Tarefa:
Transcreva sem nenhuma alteração o trecho do texto sobre a competência dos municípios para fixar o horário do comércio entre “O Colendo SUPERIOR” e “jurisprudência constitucional última.”, inclusive.

Bloco de texto:

++++++

A questão exaustivamente posta em desate nos valiosos precedentes acima, eminentemente de direito, como claramente se percebe e se entende, encontra refúgio seguro, igualmente, em orientação sumular da própria CORTE CONSTITUCIONAL SUPREMA, como se depreende dos seguintes enunciados abaixo:


“Súmula 645: É COMPETENTE O MUNICÍPIO PARA FIXAR O HORÁRIO DE FUNCIONAMENTO DE ESTABELECIMENTO COMERCIAL. (Data de Aprovação, Sessão Plenária de 24/09/2003, Fonte de Publicação, DJ de 9/10/2003, p. 2; DJ de 10/10/2003, p. 2; DJ de 13/10/2003, p. 2. Referência Legislativa Constituição Federal de 1988, art. 30, I)”.


 “Súmula 419: OS MUNICÍPIOS TÊM COMPETÊNCIA PARA REGULAR O HORÁRIO DO COMÉRCIO LOCAL, DESDE QUE NÃO INFRINJAM LEIS ESTADUAIS OU FEDERAIS VÁLIDAS. (Data de Aprovação, Sessão Plenária de 01/06/1964, Fonte de Publicação, DJ de 6/7/1964, p. 2182; DJ de 7/7/1964, p. 2198; DJ de 8/7/1964, p. 2238. Referência Legislativa, Constituição Federal de 1946, art. 5º, XV, ‘k’; art. 28, II, ‘b’; art. 149””.


O Colendo SUPERIOR TRIBUNAL DE JUSTIÇA, Corte Uniformizadora da Legislação Infraconstitucional do País, não se divorcia do entendimento sólido e torrencial emanado da SUPREMA CORTE DO BRASIL, ao revés, é Celeste Pretório de devoção à jurisprudência constitucional última.


Nessa retumba, confiram-se os venerados Arestos abaixo:


“CONFLITO DE COMPETÊNCIA. HORÁRIO DE FUNCIONAMENTO. COMÉRCIO LOCAL. AUSÊNCIA DE RELAÇÃO DE TRABALHO. COMPETÊNCIA DA JUSTIÇA COMUM. 1. O Juízo Comum é o competente para processar e julgar o mandamus que impugna o ato administrativo que impõe o cumprimento de horário de funcionamento de comércio local, porquanto não se discute relação trabalhista. Precedentes: CC nº 20.424/PR, DJU de 27/04/1998; CC nº 18.483/CE, DJU de 19/12/1997; CC 5426/PR, DJ 21/02/1994. 2. Conflito conhecido para determinar a competência do MM. Juízo de Direito de Santa Cecília/SC. (CC 88.441/SC, Rel. Ministro LUIZ FUX, PRIMEIRA SEÇÃO, julgado em 11/02/2009, DJe 30/03/2009)”.

++++++

Seção de dados:
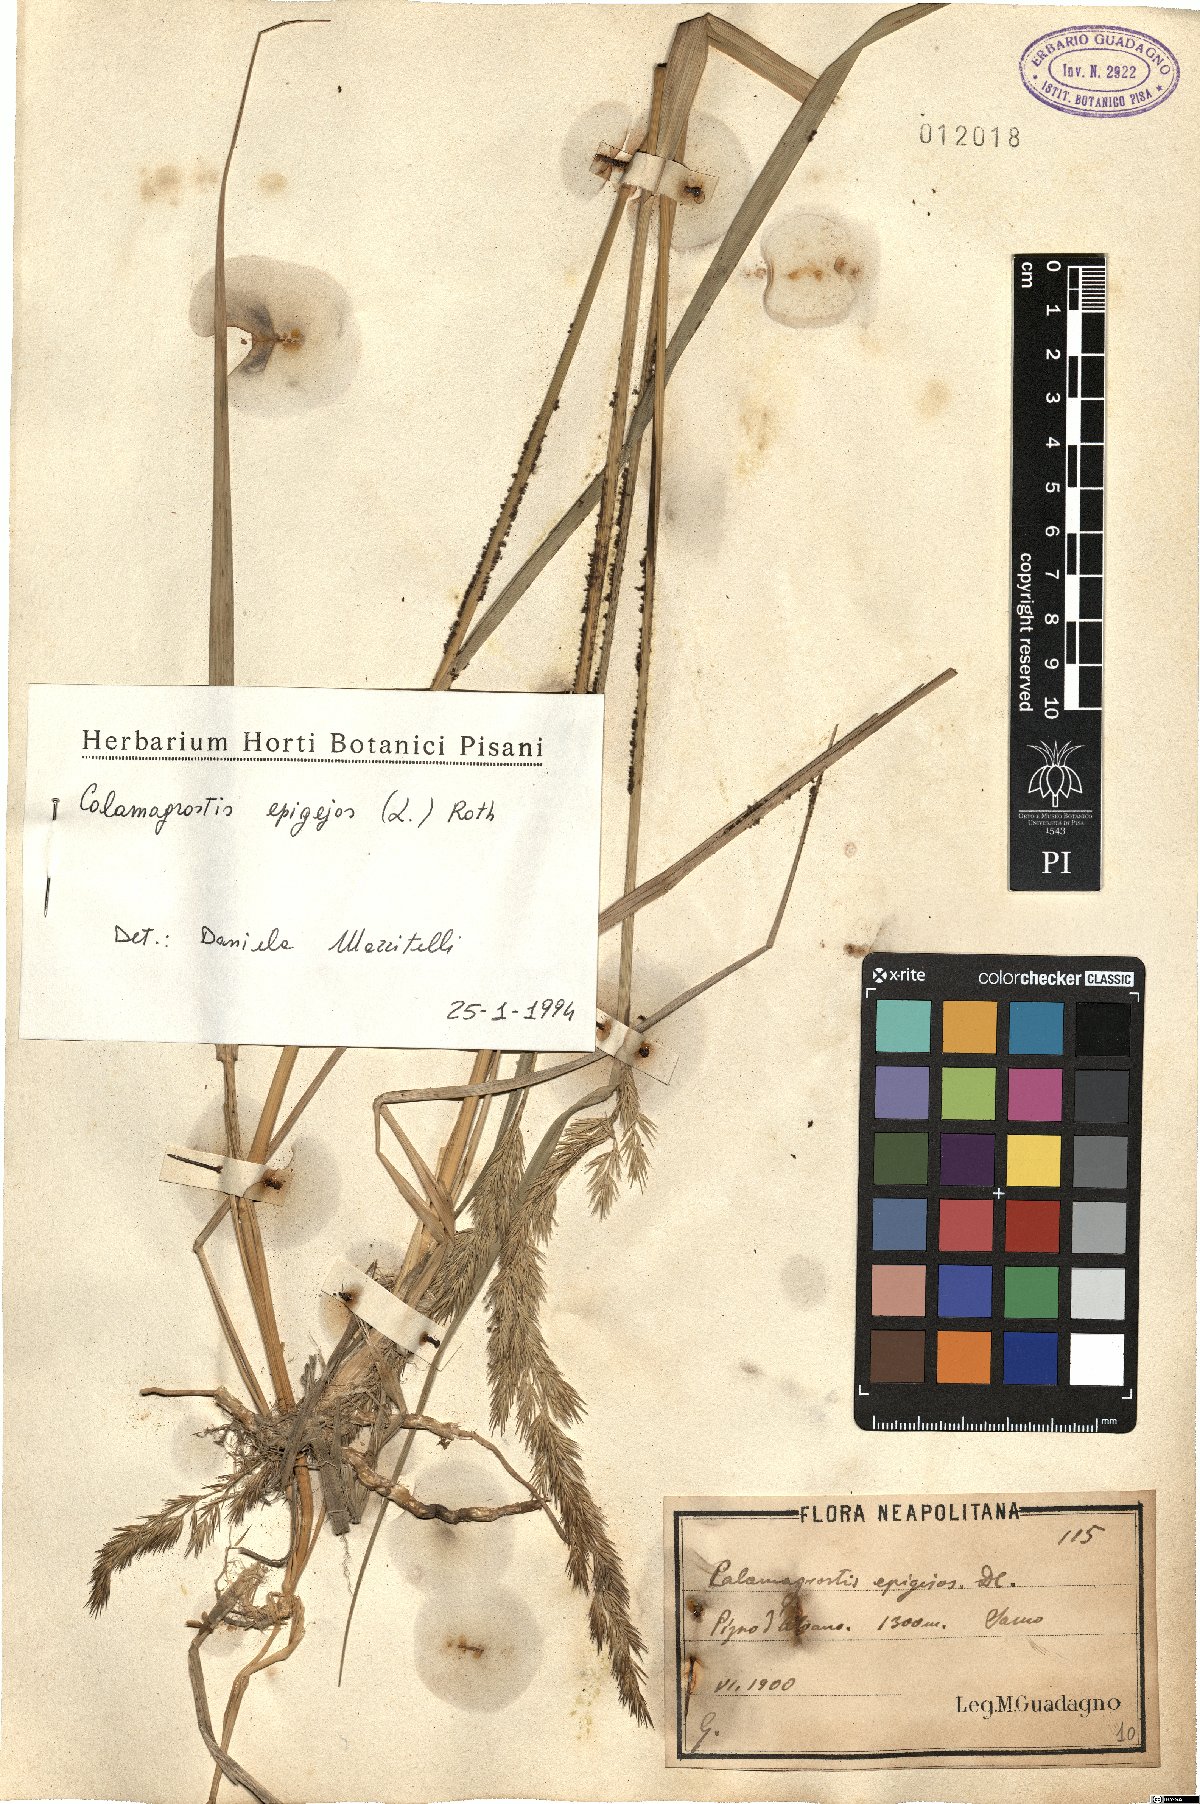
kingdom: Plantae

++++++

Solução:
O Colendo SUPERIOR TRIBUNAL DE JUSTIÇA, Corte Uniformizadora da Legislação Infraconstitucional do País, não se divorcia do entendimento sólido e torrencial emanado da SUPREMA CORTE DO BRASIL, ao revés, é Celeste Pretório de devoção à jurisprudência constitucional última.